## Texto de origem
---

Histórias como a de Edilson costumam ser surpreendentes e inspiradoras. Mas será que, diante de situações de risco, qualquer pessoa possa se tornar um herói? O que move alguém a arriscar a vida para salvar outra pessoa, mesmo que desconhecida? Segundo o psicólogo clínico João Gabriel Grabe, algumas perspectivas podem explicar essas situações. “Acredito que um primeiro entendimento seria sobre o instinto de preservação que todos nós temos, como uma herança evolutiva da nossa espécie, que nos faz ficar prontos ou alerta para determinadas situações de risco que nos envolvam ou que envolvam outras pessoas”, explica. João Gabriel acrescenta que essas atitudes também podem ser afetadas por sentimentos de empatia pelo outro. 

De acordo com o psicólogo, é nessa linha, também, que surge a ideia dos super-heróis e seus alertas instintivos, como o “sentido aranha” do Homem-Aranha. “Ele busca proteger aqueles com que se importa e, ao mesmo tempo, as outras pessoas que estão próximas e que correm risco, sendo familiares ou desconhecidos. De certa forma, todos nós podemos ter um herói dentro de nós mesmo, alguns mais ativos, outros nem tanto, mas que a qualquer momento pode ser ativado – espera-se que não, pois geralmente é uma situação de risco”, diz. 

Ser herói como rotina

Arriscar-se para salvar outras pessoas – ou, por exemplo, o meio ambiente – é parte do cotidiano do bombeiro Saulo Amaral há mais de uma década. Nascido na cidade de João Monlevade, na região do Rio Doce, ele fez parte de um serviço voluntário de resgate depois de acompanhar, ao longo dos anos, os inúmeros acidentes na BR–381. Agora, coordena uma brigada que combate voluntariamente incêndios florestais na região.

---

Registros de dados
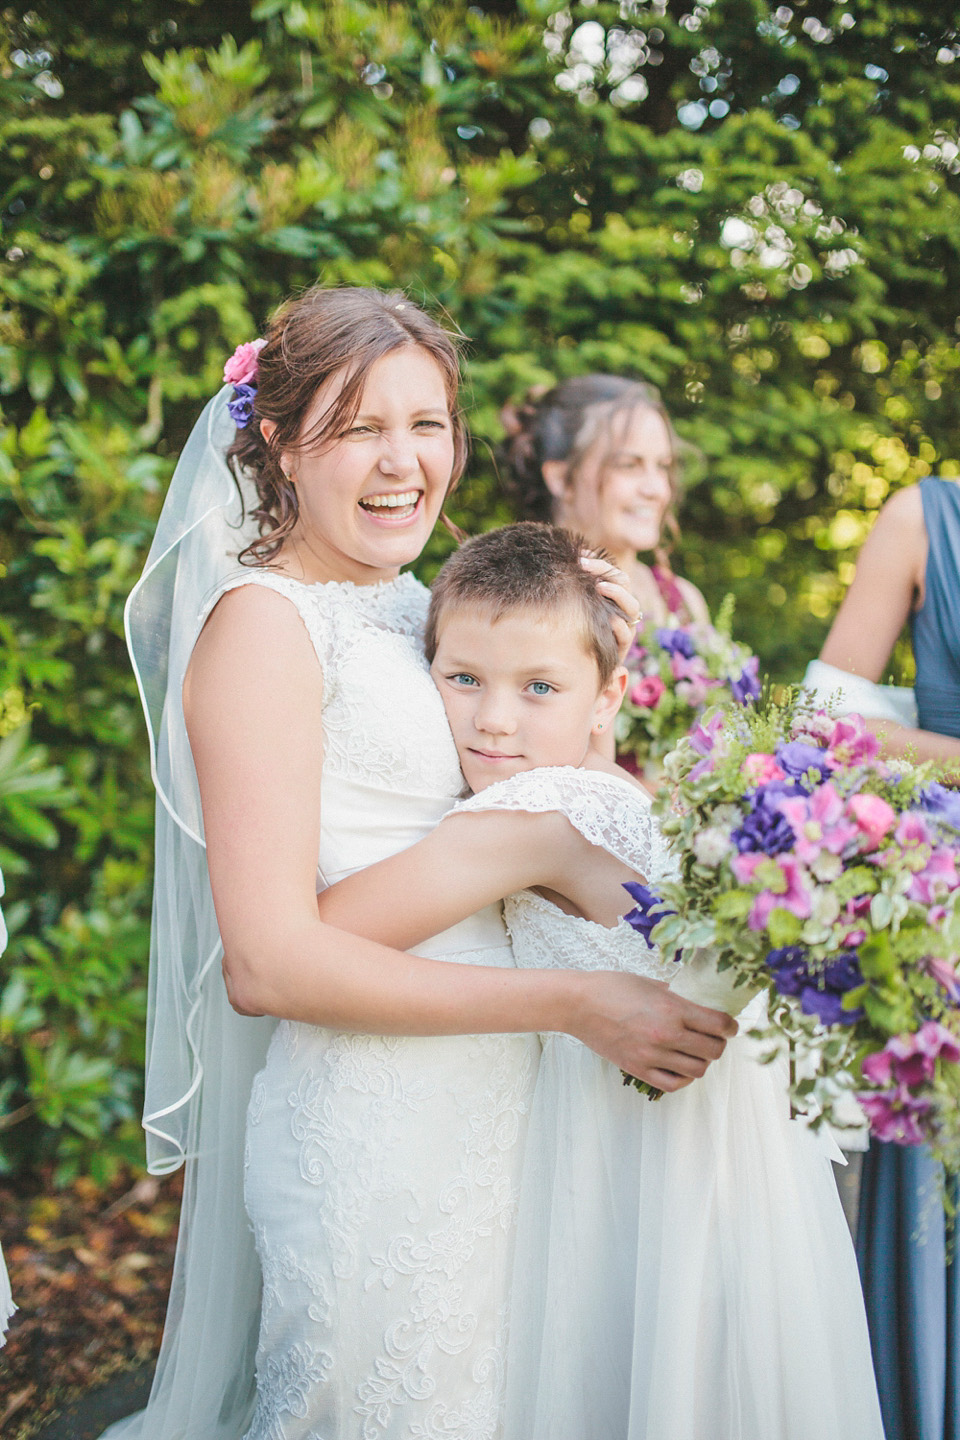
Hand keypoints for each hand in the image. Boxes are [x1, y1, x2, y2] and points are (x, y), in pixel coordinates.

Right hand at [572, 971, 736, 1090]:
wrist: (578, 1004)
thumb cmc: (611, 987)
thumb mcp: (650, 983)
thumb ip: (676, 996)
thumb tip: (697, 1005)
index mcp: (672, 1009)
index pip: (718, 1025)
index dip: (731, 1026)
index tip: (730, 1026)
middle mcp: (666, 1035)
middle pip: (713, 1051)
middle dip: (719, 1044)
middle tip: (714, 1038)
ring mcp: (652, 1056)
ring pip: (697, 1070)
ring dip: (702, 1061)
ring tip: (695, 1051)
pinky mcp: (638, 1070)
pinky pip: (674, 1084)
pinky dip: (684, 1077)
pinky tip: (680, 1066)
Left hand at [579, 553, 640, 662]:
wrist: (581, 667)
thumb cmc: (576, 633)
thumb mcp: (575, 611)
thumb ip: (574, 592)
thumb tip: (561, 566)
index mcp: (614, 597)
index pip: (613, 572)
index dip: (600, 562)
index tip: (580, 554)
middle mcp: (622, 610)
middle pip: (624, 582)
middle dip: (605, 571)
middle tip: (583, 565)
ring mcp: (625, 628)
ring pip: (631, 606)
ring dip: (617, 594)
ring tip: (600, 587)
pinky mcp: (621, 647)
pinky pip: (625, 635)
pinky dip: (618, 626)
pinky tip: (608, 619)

---

## Verifique sua compreensão
1. Segundo o texto sobre heroísmo, há quanto tempo arriscar-se para salvar outras pessoas faz parte do cotidiano do bombeiro Saulo Amaral?
2. Repita sem alterações o trecho do texto sobre heroísmo que começa em "Ser herói como" e termina em "florestais na região.".

## Respostas do exercício
1. Há mais de uma década.

2.
Ser herói como rotina

Arriscar-se para salvar outras pessoas – ou, por exemplo, o meio ambiente – é parte do cotidiano do bombeiro Saulo Amaral há mais de uma década. Nascido na cidade de João Monlevade, na região do Rio Doce, ele fez parte de um serviço voluntário de resgate depois de acompanhar, ao longo dos anos, os inúmeros acidentes na BR–381. Agora, coordena uma brigada que combate voluntariamente incêndios florestais na região.